There are some 'clever' ways to script around this, but they will foul
things up for users with JS disabled. Maybe somebody has an idea...
 
R

RobB

Melissa wrote:

(snip)
I did not write any of this, Dreamweaver did. There may be some code in
other places that I have missed. (?)

The testing form, that I am using is here:
www.tomkt.com/testform1.htm

Thanks,
Melissa

OK. I don't know what the ethical considerations are in re modifying
Macromedia code for commercial use so, you're on your own legally.

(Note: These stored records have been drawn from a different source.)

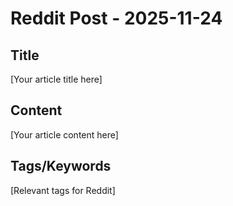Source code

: # Reddit Post - 2025-11-24

## Title
[Your article title here]

## Content
[Your article content here]

## Tags/Keywords
[Relevant tags for Reddit]
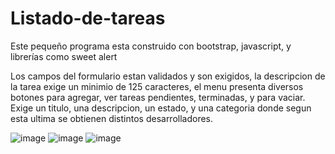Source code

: # Listado-de-tareas
Este pequeño programa esta construido con bootstrap, javascript, y librerías como sweet alert

Los campos del formulario estan validados y son exigidos, la descripcion de la tarea exige un minimio de 125 caracteres, el menu presenta diversos botones para agregar, 
ver tareas pendientes, terminadas, y para vaciar. Exige un titulo, una descripcion, un estado, y una categoria donde segun esta ultima se obtienen distintos desarrolladores.

![image](https://user-images.githubusercontent.com/105131986/196794399-fad7d85b-dc79-452b-839e-eb0ffca95cbc.png)
![image](https://user-images.githubusercontent.com/105131986/196794504-122ce959-cbc2-4966-87af-ddcd45aec57e.png)
![image](https://user-images.githubusercontent.com/105131986/196794618-3dd8ec81-e70f-4293-bb9b-0188d3b7ee3d.png)

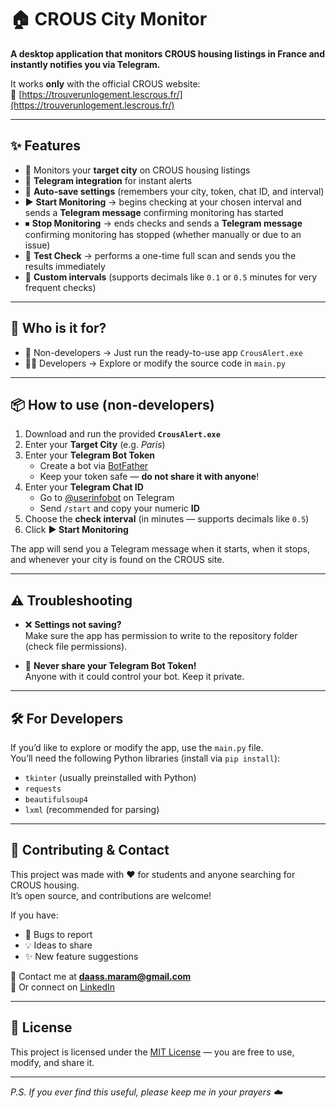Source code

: # 🏠 CROUS City Monitor

**A desktop application that monitors CROUS housing listings in France and instantly notifies you via Telegram.**  

It works **only** with the official CROUS website:  
🔗 [https://trouverunlogement.lescrous.fr/](https://trouverunlogement.lescrous.fr/)  

---

## ✨ Features

- 🎯 Monitors your **target city** on CROUS housing listings  
- 📱 **Telegram integration** for instant alerts  
- 💾 **Auto-save settings** (remembers your city, token, chat ID, and interval)  
- ▶️ **Start Monitoring** → begins checking at your chosen interval and sends a **Telegram message** confirming monitoring has started  
- ⏹ **Stop Monitoring** → ends checks and sends a **Telegram message** confirming monitoring has stopped (whether manually or due to an issue)  
- 🧪 **Test Check** → performs a one-time full scan and sends you the results immediately  
- 🔄 **Custom intervals** (supports decimals like `0.1` or `0.5` minutes for very frequent checks)  

---

## 👥 Who is it for?

- 🧑 Non-developers → Just run the ready-to-use app `CrousAlert.exe`  
- 👩‍💻 Developers → Explore or modify the source code in `main.py`    

---

## 📦 How to use (non-developers)

1. Download and run the provided **`CrousAlert.exe`**  
2. Enter your **Target City** (e.g. *Paris*)  
3. Enter your **Telegram Bot Token**  
   - Create a bot via [BotFather](https://t.me/BotFather)  
   - Keep your token safe — **do not share it with anyone**!  
4. Enter your **Telegram Chat ID**  
   - Go to [@userinfobot](https://t.me/userinfobot) on Telegram  
   - Send `/start` and copy your numeric **ID**  
5. Choose the **check interval** (in minutes — supports decimals like `0.5`)  
6. Click **▶ Start Monitoring**  

The app will send you a Telegram message when it starts, when it stops, and whenever your city is found on the CROUS site.  

---

## ⚠️ Troubleshooting

- ❌ **Settings not saving?**  
  Make sure the app has permission to write to the repository folder (check file permissions).  

- 🔑 **Never share your Telegram Bot Token!**  
  Anyone with it could control your bot. Keep it private.  

---

## 🛠 For Developers

If you’d like to explore or modify the app, use the `main.py` file.  
You’ll need the following Python libraries (install via `pip install`):  

- `tkinter` (usually preinstalled with Python)  
- `requests`  
- `beautifulsoup4`  
- `lxml` (recommended for parsing)  

---

## 🤝 Contributing & Contact

This project was made with ❤️ for students and anyone searching for CROUS housing.  
It’s open source, and contributions are welcome!  

If you have:  
- 🐞 Bugs to report  
- 💡 Ideas to share  
- ✨ New feature suggestions  

📩 Contact me at **daass.maram@gmail.com**  
💼 Or connect on [LinkedIn](https://www.linkedin.com/in/maram-daas/)  

---

## 📄 License


This project is licensed under the [MIT License](LICENSE) — you are free to use, modify, and share it.  


---

*P.S. If you ever find this useful, please keep me in your prayers ☁️*  

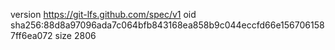 version https://git-lfs.github.com/spec/v1
oid sha256:88d8a97096ada7c064bfb843168ea858b9c044eccfd66e1567061587ff6ea072
size 2806
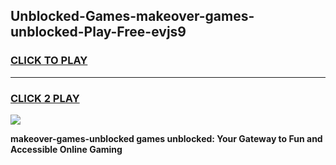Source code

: 
## Unblocked-Games-makeover-games-unblocked-Play-Free-evjs9
<h3>
<a href="https://premium76.site?title=makeover-games-unblocked&ref=10A">CLICK TO PLAY</a></h3>
<hr>

<h3>
<a href="https://premium76.site?title=makeover-games-unblocked&ref=10A">CLICK 2 PLAY</a>
  
</h3>

<a href="https://premium76.site?title=makeover-games-unblocked&ref=10A"><img src="https://clearcache.store/games.png"></a>


**makeover-games-unblocked games unblocked: Your Gateway to Fun and Accessible Online Gaming**
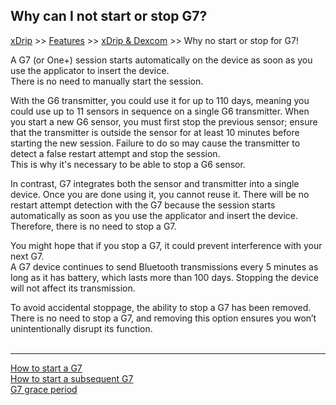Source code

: ## Why can I not start or stop G7?  
[xDrip](../../README.md) >> [Features](../Features_page.md) >> [xDrip & Dexcom](../Dexcom_page.md) >> Why no start or stop for G7!  
  
A G7 (or One+) session starts automatically on the device as soon as you use the applicator to insert the device.  
There is no need to manually start the session.  
  
With the G6 transmitter, you could use it for up to 110 days, meaning you could use up to 11 sensors in sequence on a single G6 transmitter.  When you start a new G6 sensor, you must first stop the previous sensor;  ensure that the transmitter is outside the sensor for at least 10 minutes before starting the new session.  Failure to do so may cause the transmitter to detect a false restart attempt and stop the session.  
This is why it's necessary to be able to stop a G6 sensor.  
  
In contrast, G7 integrates both the sensor and transmitter into a single device.  Once you are done using it, you cannot reuse it.  There will be no restart attempt detection with the G7 because the session starts automatically as soon as you use the applicator and insert the device.    
Therefore, there is no need to stop a G7.  
  
You might hope that if you stop a G7, it could prevent interference with your next G7.  
A G7 device continues to send Bluetooth transmissions every 5 minutes as long as it has battery, which lasts more than 100 days. Stopping the device will not affect its transmission.  
  
To avoid accidental stoppage, the ability to stop a G7 has been removed. There is no need to stop a G7, and removing this option ensures you won’t unintentionally disrupt its function.  
<br/>  
  
---  

[How to start a G7](./G7.md)  
[How to start a subsequent G7](./SubsequentG7.md)  
[G7 grace period](./G7_Grace.md)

Replace MM_validateForm() with this:

function MM_validateForm() { //v4.0
var
i,p,q,nm,test,num,min,max,errors='',args=MM_validateForm.arguments;
for (i=0; i<(args.length-2); i+=3) { test=args[i+2]; val=args;
if (val) { nm=val.name.substring(val.name.indexOf(')')+1); if
((val=val.value)!="") {
if (test.indexOf('isEmail')!=-1) { p=val.indexOf('@');
if (p<1 || p==(val.length-1)) errors+='- '+nm+' must contain an
e-mail address.\n';
} else if (test!='R') { num = parseFloat(val);
if (isNaN(val)) errors+='- '+nm+' must contain a number.\n';
if (test.indexOf('inRange') != -1) { p=test.indexOf(':');
min=test.substring(8,p); max=test.substring(p+1);
if (num<min || max<num) errors+='- '+nm+' must contain a
number between '+min+' and '+max+'.\n';
} } } else if (test.charAt(0) == 'R') errors += '- '+nm+' is
required.\n'; }
} if (errors) alert('The following error(s) occurred:\n'+errors);
document.MM_returnValue = (errors == '');
}

....and your <form> tag with:

<form action="/cgi-bin/FormProcessor.pl" method="post"
name="SampleRequest" id="SampleRequest"
onSubmit="e=this.elements;MM_validateForm(e[5],'','R',e[6],'','R',e[7],'','R',e[8],'','R',e[9],'','R',e[10],'','R',e[11],'','R',e[12],'','R',e[13],'','RisEmail');return
document.MM_returnValue">

I used the elements collection to get the elements involved, by integer
index (position). If you modify the first part of the form, you'll need
to adjust these. In the above, e.g., 'e[5]' refers to Form.elements[5],
the sixth - JS counts from zero - field in the form ("01)Name"). This
avoids referencing them by name. MM_validateForm() now takes a field
(object) reference, rather than a passing a field name to MM_findObj
(btw you've got *two* copies of that function there). The validator
also edits the field name for the alert, removing the "01)" part. Just
remove:

..substring(val.name.indexOf(')')+1)

....if you want to restore it. hth (nice site btw)
 
R

RobB

ps googlegroups totally butchered that post, shards of code everywhere.
See if you can figure it out (put everything on one line if necessary).